Look through the data below, and copy each line that carries the word "upright".

**Data for the task**
*** Block opens ***

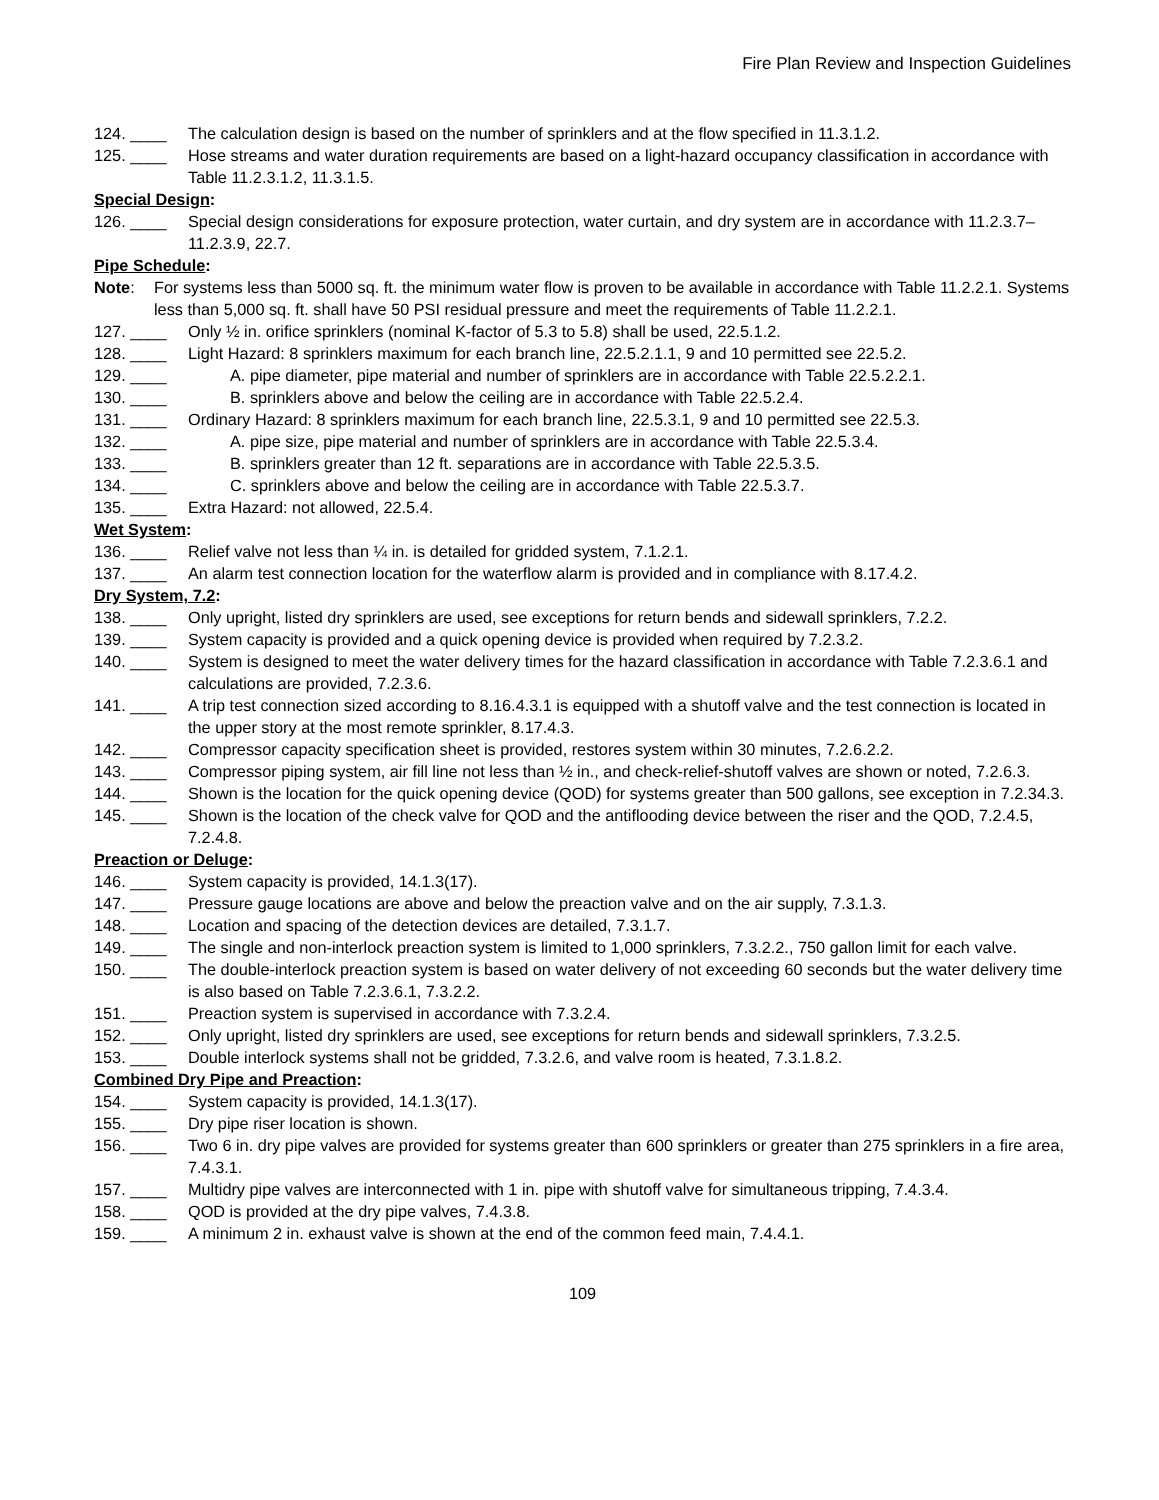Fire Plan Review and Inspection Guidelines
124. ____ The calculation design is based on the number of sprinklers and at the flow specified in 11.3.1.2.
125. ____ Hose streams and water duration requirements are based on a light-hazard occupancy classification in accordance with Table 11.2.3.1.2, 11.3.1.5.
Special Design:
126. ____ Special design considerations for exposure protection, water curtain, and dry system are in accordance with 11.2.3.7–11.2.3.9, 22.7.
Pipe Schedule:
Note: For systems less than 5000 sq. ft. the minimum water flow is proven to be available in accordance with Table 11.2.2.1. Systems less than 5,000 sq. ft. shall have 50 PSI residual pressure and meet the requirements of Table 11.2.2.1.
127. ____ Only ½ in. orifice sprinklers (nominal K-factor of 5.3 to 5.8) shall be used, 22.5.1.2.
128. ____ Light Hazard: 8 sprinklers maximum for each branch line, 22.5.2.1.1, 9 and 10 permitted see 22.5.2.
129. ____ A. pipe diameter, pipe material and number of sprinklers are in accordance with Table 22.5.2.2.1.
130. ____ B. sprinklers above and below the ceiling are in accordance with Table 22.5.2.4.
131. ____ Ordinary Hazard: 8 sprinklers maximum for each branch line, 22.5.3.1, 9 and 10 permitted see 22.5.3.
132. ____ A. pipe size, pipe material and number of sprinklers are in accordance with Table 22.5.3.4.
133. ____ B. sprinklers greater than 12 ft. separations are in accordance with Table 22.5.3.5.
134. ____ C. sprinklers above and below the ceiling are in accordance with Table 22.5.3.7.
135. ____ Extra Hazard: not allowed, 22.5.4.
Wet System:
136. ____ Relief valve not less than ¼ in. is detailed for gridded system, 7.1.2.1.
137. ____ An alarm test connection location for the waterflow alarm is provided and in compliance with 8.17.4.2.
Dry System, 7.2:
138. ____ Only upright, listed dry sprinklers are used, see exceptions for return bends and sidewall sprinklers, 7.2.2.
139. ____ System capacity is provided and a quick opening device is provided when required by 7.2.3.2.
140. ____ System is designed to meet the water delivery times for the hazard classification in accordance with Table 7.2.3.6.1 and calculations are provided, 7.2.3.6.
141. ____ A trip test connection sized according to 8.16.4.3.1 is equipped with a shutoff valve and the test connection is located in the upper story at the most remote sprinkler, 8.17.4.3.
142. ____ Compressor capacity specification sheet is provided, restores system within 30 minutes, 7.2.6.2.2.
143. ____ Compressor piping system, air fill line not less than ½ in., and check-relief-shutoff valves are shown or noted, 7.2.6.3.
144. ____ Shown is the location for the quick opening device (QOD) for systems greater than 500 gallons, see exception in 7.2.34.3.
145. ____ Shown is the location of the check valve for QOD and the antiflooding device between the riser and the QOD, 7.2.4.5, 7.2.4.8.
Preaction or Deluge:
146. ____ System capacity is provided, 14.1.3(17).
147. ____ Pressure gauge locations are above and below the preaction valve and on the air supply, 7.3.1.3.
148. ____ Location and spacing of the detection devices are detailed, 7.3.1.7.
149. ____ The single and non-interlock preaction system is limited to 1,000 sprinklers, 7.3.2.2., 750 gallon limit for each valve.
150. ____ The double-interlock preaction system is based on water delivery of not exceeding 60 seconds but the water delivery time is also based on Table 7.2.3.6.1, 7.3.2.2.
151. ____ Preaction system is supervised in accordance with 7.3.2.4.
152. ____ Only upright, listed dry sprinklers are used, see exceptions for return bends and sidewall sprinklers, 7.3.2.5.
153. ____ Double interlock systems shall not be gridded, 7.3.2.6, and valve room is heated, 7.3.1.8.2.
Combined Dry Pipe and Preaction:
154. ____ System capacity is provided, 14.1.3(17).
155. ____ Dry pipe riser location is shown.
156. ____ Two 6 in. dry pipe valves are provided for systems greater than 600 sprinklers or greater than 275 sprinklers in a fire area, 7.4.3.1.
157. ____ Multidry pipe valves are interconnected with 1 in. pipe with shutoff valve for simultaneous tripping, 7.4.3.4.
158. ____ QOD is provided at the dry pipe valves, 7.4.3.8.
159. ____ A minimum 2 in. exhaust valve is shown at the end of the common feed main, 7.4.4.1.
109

*** Block closes ***
*** Block opens ***

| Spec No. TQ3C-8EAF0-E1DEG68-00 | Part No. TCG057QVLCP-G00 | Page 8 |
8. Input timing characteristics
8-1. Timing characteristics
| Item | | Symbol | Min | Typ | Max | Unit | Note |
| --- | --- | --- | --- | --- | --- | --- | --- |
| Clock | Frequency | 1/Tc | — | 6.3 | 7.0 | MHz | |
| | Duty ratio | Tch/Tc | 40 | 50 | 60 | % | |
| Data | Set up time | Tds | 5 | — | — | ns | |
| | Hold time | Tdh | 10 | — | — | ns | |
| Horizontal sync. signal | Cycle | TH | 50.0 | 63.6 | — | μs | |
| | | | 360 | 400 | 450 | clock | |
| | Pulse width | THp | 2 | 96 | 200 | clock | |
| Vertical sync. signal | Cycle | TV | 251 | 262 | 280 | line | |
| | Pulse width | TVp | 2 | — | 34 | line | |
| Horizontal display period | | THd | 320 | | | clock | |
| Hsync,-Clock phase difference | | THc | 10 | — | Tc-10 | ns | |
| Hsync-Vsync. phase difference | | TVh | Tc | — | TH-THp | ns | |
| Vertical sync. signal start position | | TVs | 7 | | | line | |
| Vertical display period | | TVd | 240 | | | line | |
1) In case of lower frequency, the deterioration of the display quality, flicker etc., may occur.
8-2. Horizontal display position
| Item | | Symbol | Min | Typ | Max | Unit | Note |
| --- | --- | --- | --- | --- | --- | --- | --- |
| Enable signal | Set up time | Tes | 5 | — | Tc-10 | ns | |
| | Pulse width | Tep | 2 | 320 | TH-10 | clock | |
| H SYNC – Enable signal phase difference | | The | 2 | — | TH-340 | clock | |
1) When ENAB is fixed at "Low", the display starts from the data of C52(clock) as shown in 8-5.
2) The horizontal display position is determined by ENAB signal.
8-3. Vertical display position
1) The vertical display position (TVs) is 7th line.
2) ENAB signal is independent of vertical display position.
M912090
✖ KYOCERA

*** Block closes ***

**Result**
138. ____ Only upright, listed dry sprinklers are used, see exceptions for return bends and sidewall sprinklers, 7.2.2.
152. ____ Only upright, listed dry sprinklers are used, see exceptions for return bends and sidewall sprinklers, 7.3.2.5.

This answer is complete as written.